> **Brief**: When a line below contains the word "signed", it counts toward the total; give that total and nothing besides.

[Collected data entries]
===============
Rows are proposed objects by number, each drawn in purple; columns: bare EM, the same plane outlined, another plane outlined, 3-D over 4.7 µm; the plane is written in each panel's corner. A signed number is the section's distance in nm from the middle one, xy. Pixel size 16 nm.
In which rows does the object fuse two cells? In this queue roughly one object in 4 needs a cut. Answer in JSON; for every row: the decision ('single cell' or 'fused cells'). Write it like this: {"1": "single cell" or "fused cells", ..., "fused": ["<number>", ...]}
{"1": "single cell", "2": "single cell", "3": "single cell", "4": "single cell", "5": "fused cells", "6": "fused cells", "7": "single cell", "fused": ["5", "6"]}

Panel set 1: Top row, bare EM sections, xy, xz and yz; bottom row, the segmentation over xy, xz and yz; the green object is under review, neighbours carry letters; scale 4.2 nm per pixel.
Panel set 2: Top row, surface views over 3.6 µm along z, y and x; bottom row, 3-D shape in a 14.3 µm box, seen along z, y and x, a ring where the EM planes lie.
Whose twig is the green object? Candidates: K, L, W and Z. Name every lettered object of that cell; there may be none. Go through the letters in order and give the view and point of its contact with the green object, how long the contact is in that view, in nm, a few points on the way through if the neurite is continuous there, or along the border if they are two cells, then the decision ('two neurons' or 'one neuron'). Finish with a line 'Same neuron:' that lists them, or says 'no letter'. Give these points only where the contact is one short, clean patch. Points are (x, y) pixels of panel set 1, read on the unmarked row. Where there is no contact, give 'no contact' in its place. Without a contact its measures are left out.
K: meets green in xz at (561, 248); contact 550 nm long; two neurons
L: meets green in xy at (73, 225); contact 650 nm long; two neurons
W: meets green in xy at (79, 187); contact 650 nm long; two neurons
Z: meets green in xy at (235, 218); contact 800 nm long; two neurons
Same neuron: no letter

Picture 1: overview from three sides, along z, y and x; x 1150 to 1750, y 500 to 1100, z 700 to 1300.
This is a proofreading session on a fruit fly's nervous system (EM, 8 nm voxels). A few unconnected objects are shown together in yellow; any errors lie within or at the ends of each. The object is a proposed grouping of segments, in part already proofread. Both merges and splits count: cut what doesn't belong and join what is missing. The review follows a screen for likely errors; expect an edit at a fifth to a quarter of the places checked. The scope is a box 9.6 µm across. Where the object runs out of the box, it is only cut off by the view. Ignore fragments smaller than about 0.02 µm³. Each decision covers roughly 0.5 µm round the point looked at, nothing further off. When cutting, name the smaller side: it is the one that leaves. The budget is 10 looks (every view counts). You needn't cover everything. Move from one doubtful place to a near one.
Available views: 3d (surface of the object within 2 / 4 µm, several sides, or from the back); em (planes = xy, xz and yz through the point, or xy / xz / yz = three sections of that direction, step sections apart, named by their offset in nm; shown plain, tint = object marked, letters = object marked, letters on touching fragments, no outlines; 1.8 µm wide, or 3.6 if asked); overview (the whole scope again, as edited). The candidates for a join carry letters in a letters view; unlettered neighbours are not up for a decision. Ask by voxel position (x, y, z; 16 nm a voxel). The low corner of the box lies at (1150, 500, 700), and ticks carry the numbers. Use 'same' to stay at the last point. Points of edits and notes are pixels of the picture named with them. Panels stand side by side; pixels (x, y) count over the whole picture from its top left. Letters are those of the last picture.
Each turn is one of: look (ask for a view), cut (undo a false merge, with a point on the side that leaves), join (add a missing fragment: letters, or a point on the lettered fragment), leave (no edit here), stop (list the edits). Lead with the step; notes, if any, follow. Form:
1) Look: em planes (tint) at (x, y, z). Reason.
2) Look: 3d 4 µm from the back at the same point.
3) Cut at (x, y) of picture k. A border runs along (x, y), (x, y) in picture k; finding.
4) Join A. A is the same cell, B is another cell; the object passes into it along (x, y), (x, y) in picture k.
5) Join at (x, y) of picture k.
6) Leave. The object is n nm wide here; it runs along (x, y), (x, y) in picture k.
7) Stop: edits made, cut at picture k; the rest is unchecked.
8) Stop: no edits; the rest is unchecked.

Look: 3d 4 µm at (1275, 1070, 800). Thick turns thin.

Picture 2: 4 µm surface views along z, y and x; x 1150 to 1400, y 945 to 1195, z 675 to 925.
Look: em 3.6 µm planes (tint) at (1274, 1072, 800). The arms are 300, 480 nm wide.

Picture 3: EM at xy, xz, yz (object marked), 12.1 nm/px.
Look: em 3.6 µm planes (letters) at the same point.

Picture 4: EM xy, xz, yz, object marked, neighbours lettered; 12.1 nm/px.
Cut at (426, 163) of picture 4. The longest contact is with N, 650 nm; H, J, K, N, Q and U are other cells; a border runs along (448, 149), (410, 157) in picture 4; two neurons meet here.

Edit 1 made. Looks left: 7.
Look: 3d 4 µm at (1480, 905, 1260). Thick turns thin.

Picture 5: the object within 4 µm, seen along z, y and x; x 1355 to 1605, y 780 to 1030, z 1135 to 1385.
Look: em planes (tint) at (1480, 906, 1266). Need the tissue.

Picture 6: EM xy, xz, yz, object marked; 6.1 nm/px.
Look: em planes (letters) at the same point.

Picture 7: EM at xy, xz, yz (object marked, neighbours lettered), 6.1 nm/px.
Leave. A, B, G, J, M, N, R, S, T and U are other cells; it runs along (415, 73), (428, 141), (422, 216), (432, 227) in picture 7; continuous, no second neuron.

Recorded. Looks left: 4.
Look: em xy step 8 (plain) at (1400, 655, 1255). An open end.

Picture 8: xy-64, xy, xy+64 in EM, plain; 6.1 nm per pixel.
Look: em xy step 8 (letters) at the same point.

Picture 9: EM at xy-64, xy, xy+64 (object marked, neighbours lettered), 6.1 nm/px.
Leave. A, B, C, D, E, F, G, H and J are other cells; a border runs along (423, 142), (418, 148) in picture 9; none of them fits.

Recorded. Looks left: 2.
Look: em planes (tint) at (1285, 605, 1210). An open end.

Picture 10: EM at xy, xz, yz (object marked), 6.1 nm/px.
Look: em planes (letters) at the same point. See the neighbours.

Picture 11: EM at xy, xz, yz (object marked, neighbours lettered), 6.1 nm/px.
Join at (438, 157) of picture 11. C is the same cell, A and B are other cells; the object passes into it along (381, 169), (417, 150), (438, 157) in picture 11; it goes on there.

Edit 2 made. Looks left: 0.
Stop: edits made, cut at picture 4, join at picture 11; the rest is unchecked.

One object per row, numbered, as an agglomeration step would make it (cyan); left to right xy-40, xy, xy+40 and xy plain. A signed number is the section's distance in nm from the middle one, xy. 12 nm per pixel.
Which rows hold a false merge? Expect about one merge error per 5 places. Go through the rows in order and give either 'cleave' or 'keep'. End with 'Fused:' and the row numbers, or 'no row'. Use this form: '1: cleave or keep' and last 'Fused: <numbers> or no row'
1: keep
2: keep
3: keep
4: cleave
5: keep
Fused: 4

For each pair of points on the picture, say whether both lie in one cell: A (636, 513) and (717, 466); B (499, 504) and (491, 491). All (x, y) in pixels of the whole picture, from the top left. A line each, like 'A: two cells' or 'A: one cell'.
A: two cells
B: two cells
===============
> **Answer to this problem**: 2